藝術與地景結合,打造沒有圍牆的美術館,更是要讓人藉由藝術作品,重新關注大自然。這次桃園地景藝術節,是要突顯新屋特有的陂塘、稻田以及純樸的農村地景,不過,活動一開幕,目光全聚焦在黃色小鴨身上,不僅其他藝術家的創作被邊緣化,就連陂塘文化也沒人注意。除此之外,在台灣辦藝術節,許多人會討論的是人潮、是商機,不是藝術帶來什麼感受,因此藝術節的精神常常到最後都變調了,遊客搶拍照、攤販拚商機,住家成了夜市、停車場。有實際去過日本瀨戶內藝術祭、大地藝術祭的人說,台灣跟日本比起來,差了一百年。然而即使這次桃園地景藝術節不盡理想,至少是個起點,持續辦、持續辯證,或許台灣能夠慢慢找出我們要的藝術節。黃色小鴨游進桃園,現身新屋後湖塘,「桃園地景藝術節」一開幕,現場就湧進大批遊客,大小朋友通通拿著相機、手機,搶拍小鴨本尊,因為圓滾滾的黃色小鴨真的好萌、好可愛。

[遊客]
黃色小鴨很有名啊,在高雄的時候就很想去看,現在好不容易到桃園了,所以特別專程今天一早就來看。

[遊客]
很大隻,很興奮,很有元氣。

--- 練習說明 ---
請將上方這篇談桃園地景藝術節的短文,從「藝術與地景結合,打造沒有圍牆」到「很大隻,很興奮,很有元氣。」這一段一字不差地抄寫出來。

--- 資料清單 ---
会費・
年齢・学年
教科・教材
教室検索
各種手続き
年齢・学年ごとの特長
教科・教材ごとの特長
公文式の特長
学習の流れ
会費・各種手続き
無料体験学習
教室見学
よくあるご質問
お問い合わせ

---

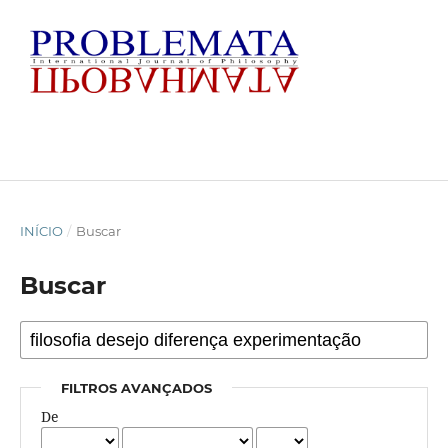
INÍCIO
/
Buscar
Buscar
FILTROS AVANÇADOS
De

---

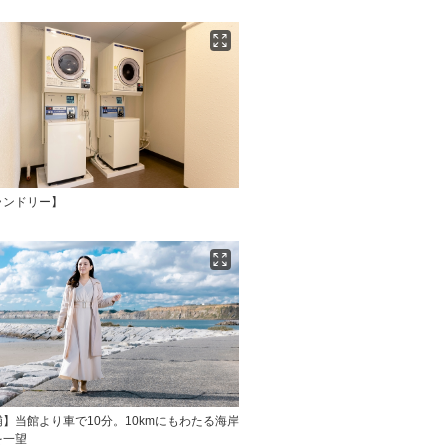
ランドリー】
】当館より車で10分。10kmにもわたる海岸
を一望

--- 練習解答 ---
藝術與地景結合,打造沒有圍牆的美術館,更是要讓人藉由藝術作品,重新關注大自然。這次桃園地景藝術節,是要突顯新屋特有的陂塘、稻田以及純樸的農村地景,不過,活動一開幕,目光全聚焦在黃色小鴨身上,不僅其他藝術家的創作被邊緣化,就連陂塘文化也沒人注意。除此之外,在台灣辦藝術節,許多人會討論的是人潮、是商機,不是藝術帶來什麼感受,因此藝術節的精神常常到最後都變調了,遊客搶拍照、攤販拚商機,住家成了夜市、停車場。有實際去過日本瀨戶內藝術祭、大地藝術祭的人說,台灣跟日本比起來,差了一百年。然而即使這次桃園地景藝術節不盡理想,至少是個起點,持續辦、持續辯證,或許台灣能夠慢慢找出我們要的藝術節。黃色小鴨游進桃園,現身新屋後湖塘,「桃園地景藝術節」一開幕,現場就湧進大批遊客,大小朋友通通拿著相機、手機,搶拍小鴨本尊,因為圓滾滾的黃色小鴨真的好萌、好可愛。

[遊客]
黃色小鴨很有名啊,在高雄的時候就很想去看,現在好不容易到桃園了,所以特別專程今天一早就來看。

[遊客]
很大隻,很興奮,很有元氣。